Standardisation and intelligent querying for chemical biology screening experiments
On Thursday, 8th March, I visited the Center for Computational Science at the University of Miami. Note, not computer science but computational science: the center is a broad-ranging interdisciplinary think-tank for projects that need to use innovative computing in order to tackle challenging questions at the frontiers of research in the life sciences, social sciences, physical sciences, and other fields. The center brings together interdisciplinary teams of experienced computer scientists, domain science researchers and software engineers to create computational solutions and new methods.
Being there only for one day meant that I didn't get to enjoy the Miami beaches as I would have liked, but did enjoy some good views of Miami downtown and the fresh sea breeze from the hotel. The reason for the visit was to learn more about the BioAssay Ontology being developed by an interdisciplinary team headed by Dr Stephan Schürer.
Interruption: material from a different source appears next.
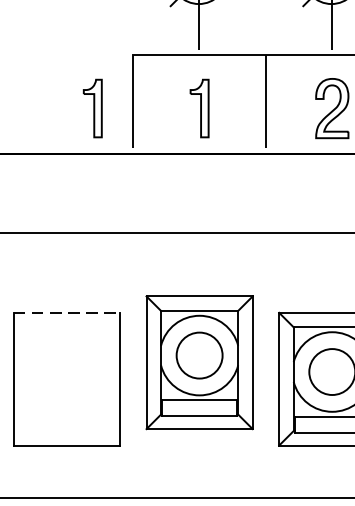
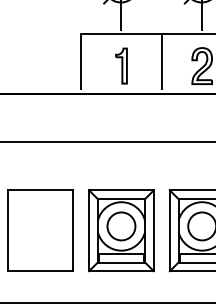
part: (92, 107) -> (56, 65), removed
line: (68, 312) -> (41, 190), dashed -> solid
part: (199, 362) -> (121, 230), moved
The BioAssay Ontology (BAO) was developed to address the standardisation of assay descriptions in the PubChem BioAssay database. Bioassays in PubChem are deposited by screening centers performing high-throughput and high-content screening experiments across a wide variety of scientific topics, technology platforms and experimental design strategies. For various reasons having to do with historical legacy, the description of the assay experimentsin PubChem was largely free text, meaning that similar experiments were frequently described differently and that it was near to impossible to compare and aggregate results across experiments originating from different screening centers where different methodologies and standards may be internally applicable.
BAO provides standardised terminology for all aspects of chemical biology screening experiment description organised into a hierarchy and supplemented by OWL axioms to encode additional semantics and to allow for more advanced automated reasoning across assays annotated to BAO. It is therefore a prime candidate for adoption within the EU-OPENSCREEN project. The challenges faced by EU-OPENSCREEN will be similar -- aggregation and comparison of results between experiments originating in different screening centers -- but given the pan-European nature of the project and required infrastructure, ontology-backed standardisation will be an essential component from the very beginning of the project in order to elegantly deal with the issues arising from different national languages and local or national operational paradigms and constraints.
However, I had some concerns with an earlier version of BAO that was presented at ICBO 2011. One concern was that the classification hierarchy allowed incorrect inferences to be made. For example, they had 'small molecule' classified as subClassOf 'perturbagen'. This means that all small molecules are perturbagens. Now, I am pretty sure I can think of some very inert small molecules that certainly do not perturb any biological systems (diamonds?). Other concerns were the lack of alignment to upper level ontologies and some other OBO ontologies such as OBI. However, I was delighted to discover that the new version of BAO, 2.0, currently under development, includes extensive refactoring and alignment to BFO. In the new version, small molecules that are active in experiments are much more sensibly encoded as 'small molecule' and has_role some 'perturbagen role'. BAO 2.0 has not been released yet, but will be soon. Other updates that we enjoyed during the day-long workshop included a sneak preview of new developments in the intelligent ontology-based search interface BAOSearch and a fascinating presentation of an ongoing interdisciplinary project to discover agents that are able to stimulate neuronal regeneration as treatments for spinal cord injuries, where novel forms of high-content image-based screening technology are being developed as a core component of the scientific methodology.
The new version of BAO is therefore the leading contender for adoption in the EU-OPENSCREEN project for standardisation of assay descriptions in the a centralised EU-wide chemical biology database, meaning that European and US-based chemical biology assays will be automatically integrated and scientists will be able to compare and contrast results across a rapidly widening collection of openly available experiments with an increasingly global perspective.